I realized that Jesus hears our cries. Jesus shows up in our storms. Jesus takes control.
He clearly took my mom wheel last night because I expected to have a fussy baby all night long. In fact I was certain this was going to be never ending. I was jumping to conclusions (this was why Logan was getting so frustrated with me because I was diagnosing the problem when I had no proof of what was really causing it. Google does not help. Ever.) and looking at the negative side of everything. Again... searching the internet for answers is not the answer. Jesus is the answer. And He gave me exactly what I needed when I needed it.
I’m recognizing that with God there are ways through those unpredictable storms. There is another side to the struggle. There is an end. And there is an effective way to communicate during these storms too.
The Lord was using my husband’s calm to calm our storm and I was too stubborn to recognize it. Instead of trusting him and taking what he was saying into consideration, I snapped and chose Google’s words instead.
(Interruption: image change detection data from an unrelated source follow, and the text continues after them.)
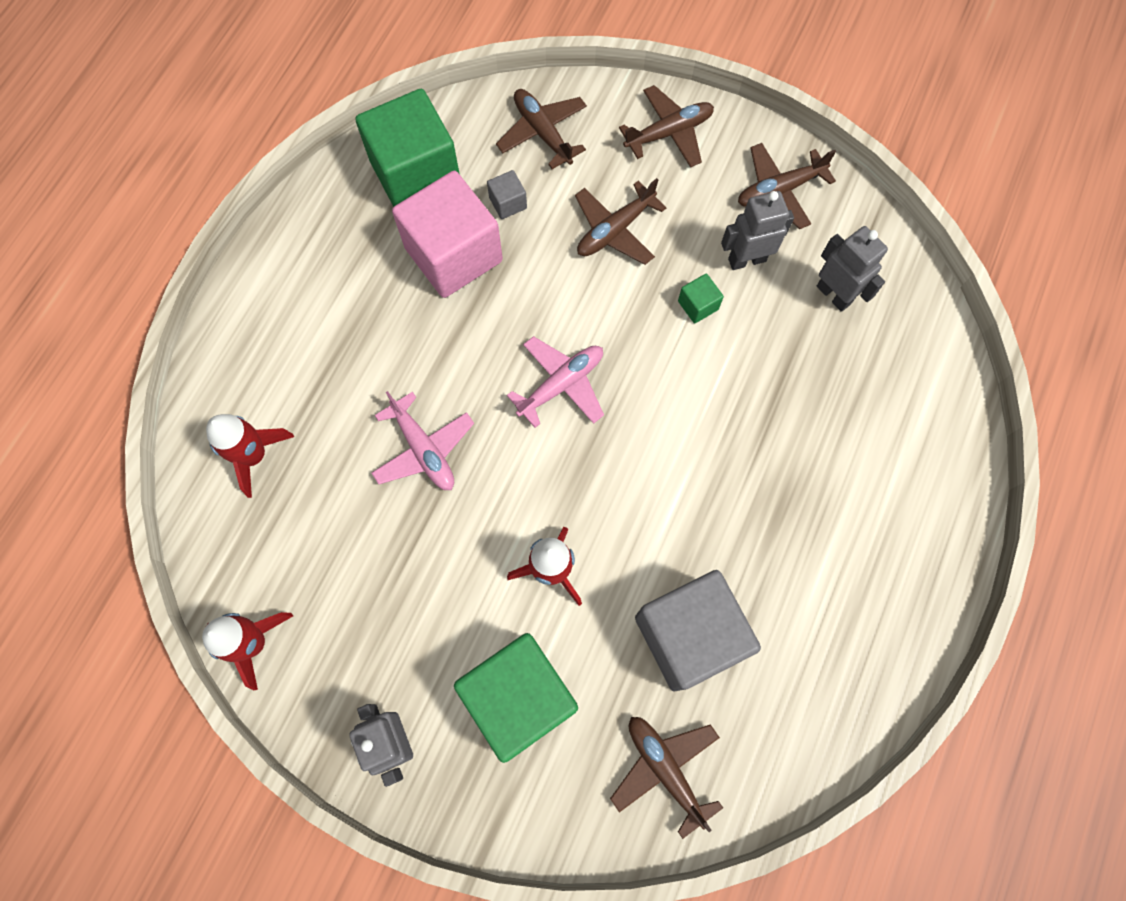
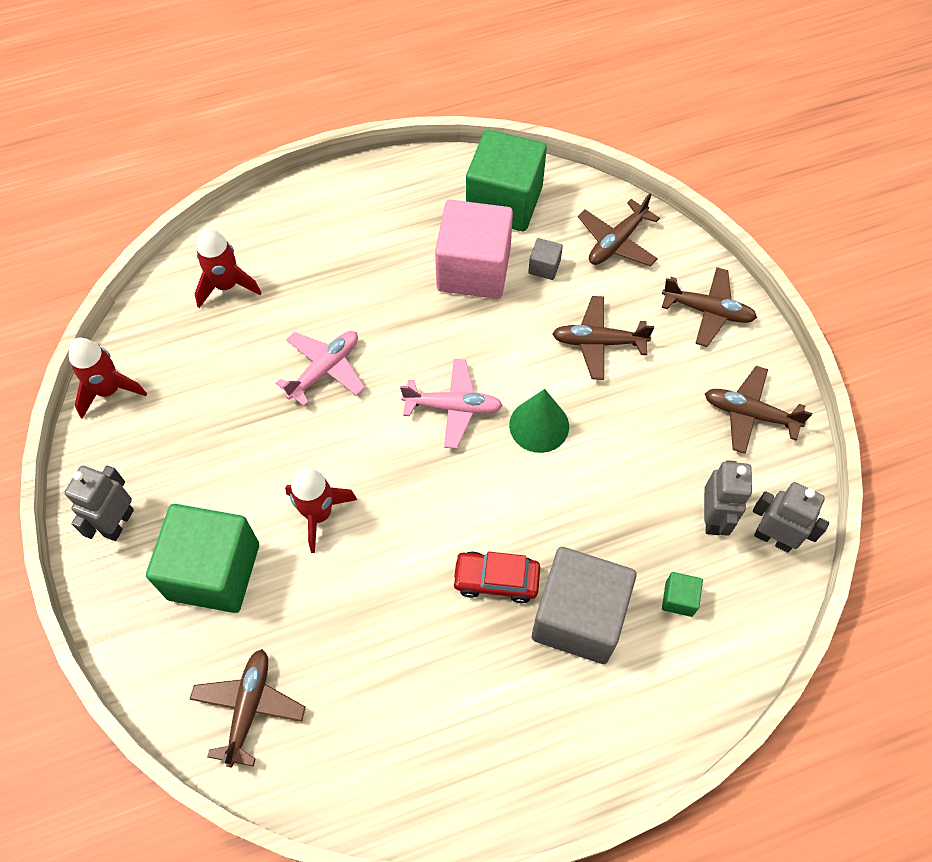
camera: 45 degrees right, 10 degrees down
pink plane [372,391,474,490] -> pink plane turned 150 degrees counterclockwise [276,331,365,407]
brown plane [496,89,587,169] -> brown plane turned 150 degrees counterclockwise [578,193,660,266]
grey cube [635,570,761,691] -> grey cube moved to [532,547,636,664]
green cube [678,274,724,323] -> green cube moved to [662,572,703,617]
grey robot [721,191,794,270] -> grey robot moved to [753,482,829,553]
none -> red car [452,551,540,603]
none -> green cone [509,389,569,453]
Teamwork, that’s important too.
God clearly showed up in such a desperate time not only to teach me something but help me through, too.
He taught me (well reinstated) that Logan is right 99% of the time, especially in stressful situations. And that I shouldn’t brush that off. Marriage y’all- his strengths are crucial in my moments of weakness.
He also reminded me of His consistent presence in my life.
The Bible says He goes with us through troubled waters.
It reminds us that He walks before us.
It tells us to not be afraid, for He is with us.
Over the last three weeks, the Lord has gone before me and calmed the rising waters around me. He has provided through and through for me and my family. He has brought a stillness in the midst of chaos.
There are moments where I forget how much I need to depend on Him and not other resources. I need to keep my focus up instead of on the chaos. I need to trust His word and capabilities instead of doubting it.
I don’t know what your struggling with. I don’t know what storm you’re caught up in, but I do know a God who can provide you with a calm. I know a God who is with you and who wants to comfort you. I know a God who is capable of turning around a difficult situation... all you have to do is CHOOSE to trust Him.
Choose to allow Him in. Choose to let Him work. Choose to let Him teach you, too.
He’s gonna get you through it.
Because of God’s goodness, comfort and truth, I can officially say I survived my first mom storm. I know there will be plenty more, but I feel confident moving forward because I’ve got a God that can bring a calm to any storm ... and an awesome husband who is the calm when I cannot be.
Your storm, my friend... will pass. There is way, there is an end. Hold on to this today.